§ Source document:
I got home and they were still here. She apologized for not being gone yet. I said, she didn't have to since she still lived here.

She got something in the mail from an apartment complex. She let out an audible sigh of relief and then started reading it. And then kept reading it. She said that it was just to inform her she was put on a waiting list. I told her that she should just leave anyway, that since she wasn't here all last weekend, she had a place to sleep. She started to reply, but I kept going and said that I couldn't stand to look in the face of continued betrayal. I then brought up that she was skyping him from the computer I bought her to fulfill her dream of going back to school (she did whip through a number of classes... .working 3/4 time which I also supported). She said, "Skype? I've never skyped him from there!" I said, his name was on the contact list. (it could just follow the account wherever she logs in, or Ironman was right in that it was a lie she thought she could get away with) I then launched into saying that if she wasn't here all last weekend, then she obviously had somewhere else to sleep and why didn't she just take her clothes and go there. (the kids were in the other room, so it was a verbal blitzkrieg on my part as they were on their way out the door) I told her I she could some over every other night to help bathe them (I don't need the help in reality, but they need to see their mom) and that she could take them all day on Saturdays for now. I said every day you are here in this fake relationship with me is one tiny percentage more damage to them that will be that much harder to fix later on. S3 was asking me to come to the party with them, but I told him gently that he and D1 would be doing more things with mommy without me and also the reverse, and that was how it was going to start being from now on (as if they weren't already used to it). He seemed to take it well, I guess. Poor kids.

[Dataset entries]

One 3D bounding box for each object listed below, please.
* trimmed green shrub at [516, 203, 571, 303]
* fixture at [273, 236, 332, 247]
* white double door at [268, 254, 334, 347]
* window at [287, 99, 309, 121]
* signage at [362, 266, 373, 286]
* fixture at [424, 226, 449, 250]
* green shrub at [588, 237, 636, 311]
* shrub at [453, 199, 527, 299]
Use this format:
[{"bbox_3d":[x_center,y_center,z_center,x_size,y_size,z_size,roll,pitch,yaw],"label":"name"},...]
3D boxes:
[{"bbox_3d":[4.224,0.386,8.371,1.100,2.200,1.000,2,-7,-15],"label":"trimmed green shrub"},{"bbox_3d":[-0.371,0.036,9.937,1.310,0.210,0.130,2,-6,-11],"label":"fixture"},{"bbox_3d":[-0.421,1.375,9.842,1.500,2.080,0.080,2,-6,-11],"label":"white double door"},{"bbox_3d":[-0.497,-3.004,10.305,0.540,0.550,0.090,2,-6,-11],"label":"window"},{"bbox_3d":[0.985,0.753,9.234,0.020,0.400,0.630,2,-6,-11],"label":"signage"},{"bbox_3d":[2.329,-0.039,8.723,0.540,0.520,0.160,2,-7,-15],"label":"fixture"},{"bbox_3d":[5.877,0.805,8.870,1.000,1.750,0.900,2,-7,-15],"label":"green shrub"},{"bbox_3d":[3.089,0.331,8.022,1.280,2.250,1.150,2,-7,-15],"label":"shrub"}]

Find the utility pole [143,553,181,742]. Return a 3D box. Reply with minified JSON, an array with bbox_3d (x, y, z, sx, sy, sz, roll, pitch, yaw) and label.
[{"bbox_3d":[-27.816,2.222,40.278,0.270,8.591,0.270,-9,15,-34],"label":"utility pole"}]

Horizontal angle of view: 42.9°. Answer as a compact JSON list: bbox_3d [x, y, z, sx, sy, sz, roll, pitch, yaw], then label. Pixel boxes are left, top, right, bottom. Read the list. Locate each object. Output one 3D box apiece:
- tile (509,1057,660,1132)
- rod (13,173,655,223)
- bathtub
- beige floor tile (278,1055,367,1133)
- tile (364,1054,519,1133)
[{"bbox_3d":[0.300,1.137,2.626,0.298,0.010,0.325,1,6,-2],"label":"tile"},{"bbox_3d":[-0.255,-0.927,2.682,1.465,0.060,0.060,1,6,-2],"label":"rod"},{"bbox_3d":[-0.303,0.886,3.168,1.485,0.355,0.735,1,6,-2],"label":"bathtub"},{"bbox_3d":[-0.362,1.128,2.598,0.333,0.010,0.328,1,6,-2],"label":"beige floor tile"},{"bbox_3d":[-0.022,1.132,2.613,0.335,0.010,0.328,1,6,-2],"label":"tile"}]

§ Task statement: Please extract the passage about the separation in full, reproducing it word for word.

§ Solution to the problem:
I got home and they were still here. She apologized for not being gone yet. I said, she didn't have to since she still lived here.

She got something in the mail from an apartment complex. She let out an audible sigh of relief and then started reading it. And then kept reading it. She said that it was just to inform her she was put on a waiting list. I told her that she should just leave anyway, that since she wasn't here all last weekend, she had a place to sleep. She started to reply, but I kept going and said that I couldn't stand to look in the face of continued betrayal. I then brought up that she was skyping him from the computer I bought her to fulfill her dream of going back to school (she did whip through a number of classes... .working 3/4 time which I also supported). She said, "Skype? I've never skyped him from there!" I said, his name was on the contact list. (it could just follow the account wherever she logs in, or Ironman was right in that it was a lie she thought she could get away with) I then launched into saying that if she wasn't here all last weekend, then she obviously had somewhere else to sleep and why didn't she just take her clothes and go there. (the kids were in the other room, so it was a verbal blitzkrieg on my part as they were on their way out the door) I told her I she could some over every other night to help bathe them (I don't need the help in reality, but they need to see their mom) and that she could take them all day on Saturdays for now. I said every day you are here in this fake relationship with me is one tiny percentage more damage to them that will be that much harder to fix later on. S3 was asking me to come to the party with them, but I told him gently that he and D1 would be doing more things with mommy without me and also the reverse, and that was how it was going to start being from now on (as if they weren't already used to it). He seemed to take it well, I guess. Poor kids.